• Exercise aim: For each of the statements below, state whether it agrees with the text on the "Right Care, Right Person" policy, and quote the deciding words of the text. 1. Officers will no longer attend calls where there is an immediate risk to life. 2. People sectioned under the Mental Health Act will be transported by ambulance rather than by police van. 3. In 2021/22, the Met received more than 78,000 mental health-related calls.

• Selected text:
Currently, the Metropolitan Police Service is increasingly involved in responding to mental health crises and other health-related issues diverting officers from their core role of preventing and solving crime, supporting victims and bringing offenders to justice. This is while patients who need medical help are attended to by officers instead of expert healthcare professionals.
In London, police officers spend an average of 14.2 hours in hospital with patients when they are sectioned under the Mental Health Act while they wait for a medical professional to take over care. In March 2023 alone, officers spent 10,000 hours working on sectioning patients and in 2021/22, the Met received more than 78,000 mental health-related calls and more than 204,000 concerns for welfare calls.
‘Right Care, Right Person’ is a national scheme between local police services and the NHS so mental health patients receive the right care when they call an emergency service. The Met has been working closely with key health partners including the NHS and social care teams across London to ensure that they have planned for these changes. All agree this is in the best interests of patients.
The introduction of the new policy will mean officers continue to attend calls where there is an immediate risk to life – such as a person who may be at risk of taking their life, or threatening others harm – but calls will be triaged by 999 and 101 call handlers so a caller’s needs are better assessed to ensure the right service responds.
This will mean officers will:
- Not attending medical calls where a healthcare professional is more appropriate.
- No longer attend welfare checks for people who have missed a planned health appointment, check whether they have taken their medication, or to check on a person when the health or social care agency is not working.
- Will not look for people who have walked out of mental health facilities or left the hospital unless there is a policing reason.
- Always call for an ambulance to transport people who have been sectioned under the Mental Health Act instead of using a police van.
This will free up police officers to attend emergency calls where a crime has been, or is being, committed so they can catch suspects more quickly, gather evidence and better support victims. This will allow officers more time to focus on policing priorities for communities across London, such as knife crime, robbery and violence against women and girls.

• Saved entries:
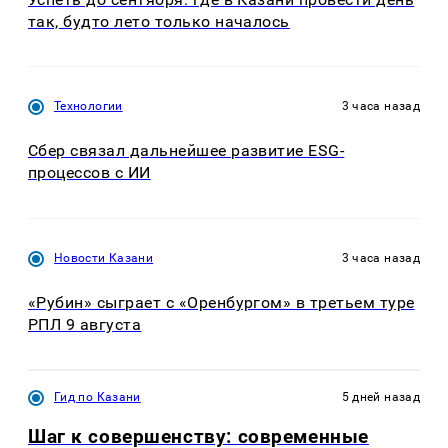
так, будто лето только началось
Технологии
3 часа назад
Сбер связал дальнейшее развитие ESG-
процессов с ИИ
Новости Казани
3 часа назад
«Рубин» сыграет с «Оренбургом» в третьем туре
РПЛ 9 августа
Гид по Казани
5 дней назад
Шаг к совершенству: современные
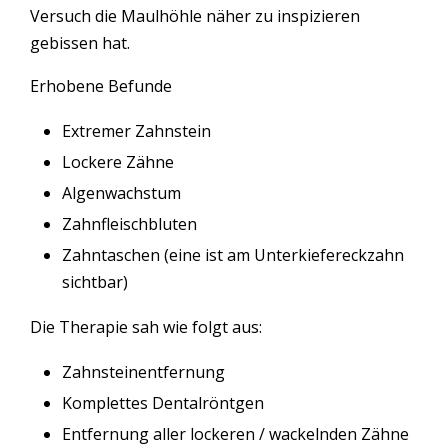
Versuch die Maulhöhle näher zu inspizieren
gebissen hat.
Erhobene Befunde
Extremer Zahnstein
Lockere Zähne
Algenwachstum
Zahnfleischbluten
Zahntaschen (eine ist am Unterkiefereckzahn
sichtbar)
Die Therapie sah wie folgt aus:
Zahnsteinentfernung
Komplettes Dentalröntgen
Entfernung aller lockeren / wackelnden Zähne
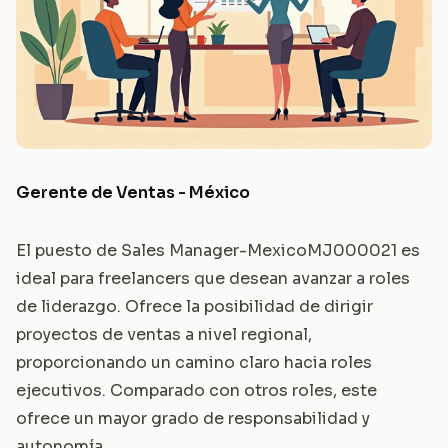
Gerente de Ventas - México
El puesto de Sales Manager-MexicoMJ000021 es
ideal para freelancers que desean avanzar a roles
de liderazgo. Ofrece la posibilidad de dirigir
proyectos de ventas a nivel regional,
proporcionando un camino claro hacia roles
ejecutivos. Comparado con otros roles, este
ofrece un mayor grado de responsabilidad y
autonomía.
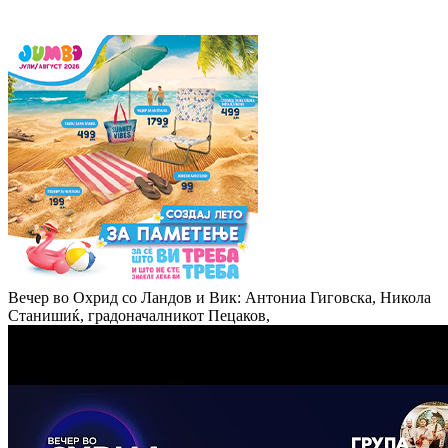
Вечер во Охрид со Ландов и Вик: Антониа Гиговска, Никола
Станишиќ, градоначалникот Пецаков,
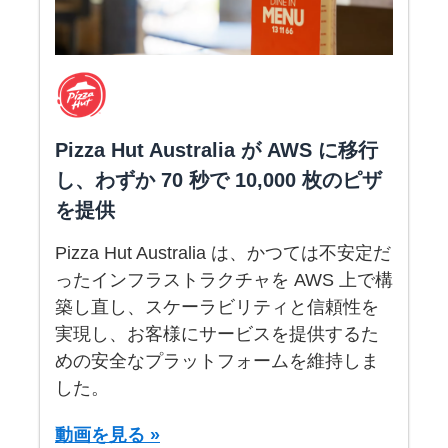
Pizza Hut Australia が AWS に移行
し、わずか 70 秒で 10,000 枚のピザ
を提供
Pizza Hut Australia は、かつては不安定だ
ったインフラストラクチャを AWS 上で構
築し直し、スケーラビリティと信頼性を
実現し、お客様にサービスを提供するた
めの安全なプラットフォームを維持しま
した。
動画を見る »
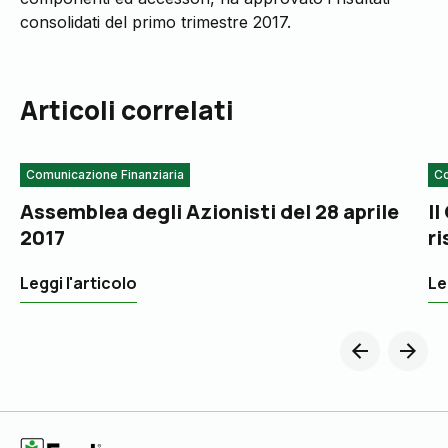
consolidati del primo trimestre 2017.
Articoli correlati
Comunicazione Finanziaria
Co
Assemblea degli Azionisti del 28 aprile
Il
2017
ri
Leggi l'articolo
Le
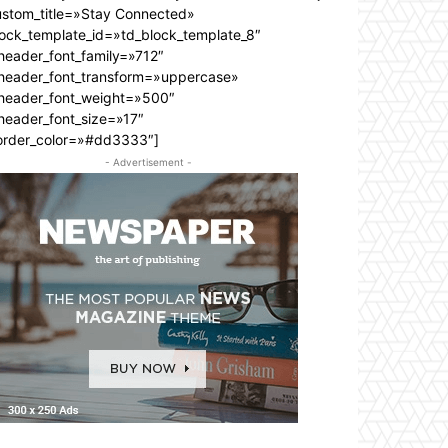
ustom_title=»Stay Connected»
lock_template_id=»td_block_template_8″
header_font_family=»712″
_header_font_transform=»uppercase»
_header_font_weight=»500″
header_font_size=»17″
order_color=»#dd3333″]
- Advertisement -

• Completed task:
1. No: "officers continue to attend calls where there is an immediate risk to life"
2. Yes: "Always call for an ambulance to transport people who have been sectioned under the Mental Health Act instead of using a police van."
3. Yes: "in 2021/22, the Met received more than 78,000 mental health-related calls"